6c (0.13 g, 27%) white solid from ethanol, mp 204–206 °C. IR: νC=O 1636, νC=N 1595 cm–1. 1H NMR (DMSO): δ 1.03, 2.10, and 2.26 (s, 9H, CH3), 2.99 and 4.02 (m, 1H + 1H, CH2), 5.92 (t, 1H, J = 8 Hz, CH–N), 6.86 (d, 1H, J = 6 Hz, O–CH–N), 6.06 and 6.76 (s, 2H, Ph), 7.48 (m, 5H, Ph), 8.81 (s, 1H, CH=N), 9.35 (s, 1H. CH=N). 13C NMR (DMSO): δ 18.3, 19.5, 20.6, 58.7, 85.4, 122.1, 125.9, 126.7, 127.7, 128.4, 128.9, 130.0, 133.3, 134.8, 138.0, 141.2, 143.0, 147.7, 152.1, 162.3, 168.5. Anal. Calcd for C24H22N5O2Cl (447.92): C, 64.35; H, 4.95; N, 7.92. Found: C, 64.33; H, 4.97; N, 7.93.

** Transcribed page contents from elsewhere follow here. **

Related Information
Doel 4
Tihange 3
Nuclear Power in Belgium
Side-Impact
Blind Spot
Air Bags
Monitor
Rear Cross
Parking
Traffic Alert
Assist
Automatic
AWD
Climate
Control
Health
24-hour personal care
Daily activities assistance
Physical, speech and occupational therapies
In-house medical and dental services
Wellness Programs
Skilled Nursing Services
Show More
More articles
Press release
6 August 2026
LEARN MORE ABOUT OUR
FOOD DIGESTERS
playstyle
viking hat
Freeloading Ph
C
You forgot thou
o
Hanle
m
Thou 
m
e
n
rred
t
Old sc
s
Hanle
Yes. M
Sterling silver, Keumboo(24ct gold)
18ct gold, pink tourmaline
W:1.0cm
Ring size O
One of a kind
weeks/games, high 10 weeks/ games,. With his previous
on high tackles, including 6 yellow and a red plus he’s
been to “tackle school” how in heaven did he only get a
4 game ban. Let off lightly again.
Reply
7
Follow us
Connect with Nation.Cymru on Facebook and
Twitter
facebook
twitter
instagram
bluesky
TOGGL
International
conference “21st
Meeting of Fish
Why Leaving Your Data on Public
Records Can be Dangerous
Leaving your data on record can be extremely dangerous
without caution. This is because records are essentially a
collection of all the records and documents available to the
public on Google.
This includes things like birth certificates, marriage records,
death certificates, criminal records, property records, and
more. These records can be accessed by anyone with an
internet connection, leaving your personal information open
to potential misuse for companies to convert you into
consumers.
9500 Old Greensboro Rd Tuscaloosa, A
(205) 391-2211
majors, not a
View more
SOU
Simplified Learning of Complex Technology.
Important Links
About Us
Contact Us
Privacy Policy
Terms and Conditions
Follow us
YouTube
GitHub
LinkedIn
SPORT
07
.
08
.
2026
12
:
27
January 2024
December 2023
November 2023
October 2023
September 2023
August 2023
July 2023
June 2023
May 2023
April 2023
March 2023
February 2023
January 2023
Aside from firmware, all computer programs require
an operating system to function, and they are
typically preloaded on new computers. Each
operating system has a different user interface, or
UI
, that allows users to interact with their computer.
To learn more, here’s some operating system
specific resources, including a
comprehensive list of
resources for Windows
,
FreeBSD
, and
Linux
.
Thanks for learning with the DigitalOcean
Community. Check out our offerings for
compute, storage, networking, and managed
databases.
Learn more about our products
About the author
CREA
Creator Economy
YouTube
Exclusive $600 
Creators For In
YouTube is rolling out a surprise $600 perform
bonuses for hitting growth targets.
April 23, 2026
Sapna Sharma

6d (0.15 g, 32%) white solid from ethanol, mp 233–236 °C. IR: νC=O 1625, νC=N 1593 cm–1. 1H NMR (DMSO): δ 1.09, 2.10, and 2.12 (s, 9H, CH3), 3.05 and 3.95 (m, 1H + 1H, CH2), 6.09 (t, 1H, J = 8 Hz, CH–N), 6.78 (d, 1H, J = 7 Hz, O–CH–N), 6.33 and 6.74 (s, 2H, Ph), 7.63 (m, 5H, Ph), 8.71 (s, 1H, CH=N), 9.07 (s, 1H. CH=N). 13C NMR (DMSO): δ 17.6, 19.0, 20.5, 58.4, 84.0, 126.3, 127.2, 127.8, 128.8, 131.0, 133.0, 134.3, 137.8, 141.1, 145.9, 149.4, 151.7, 152.0, 166.6. Anal. Calcd for C24H22N5O2Cl (447.92): C, 64.35; H, 4.95; N, 7.92. Found: C, 64.34; H, 4.96; N, 7.94.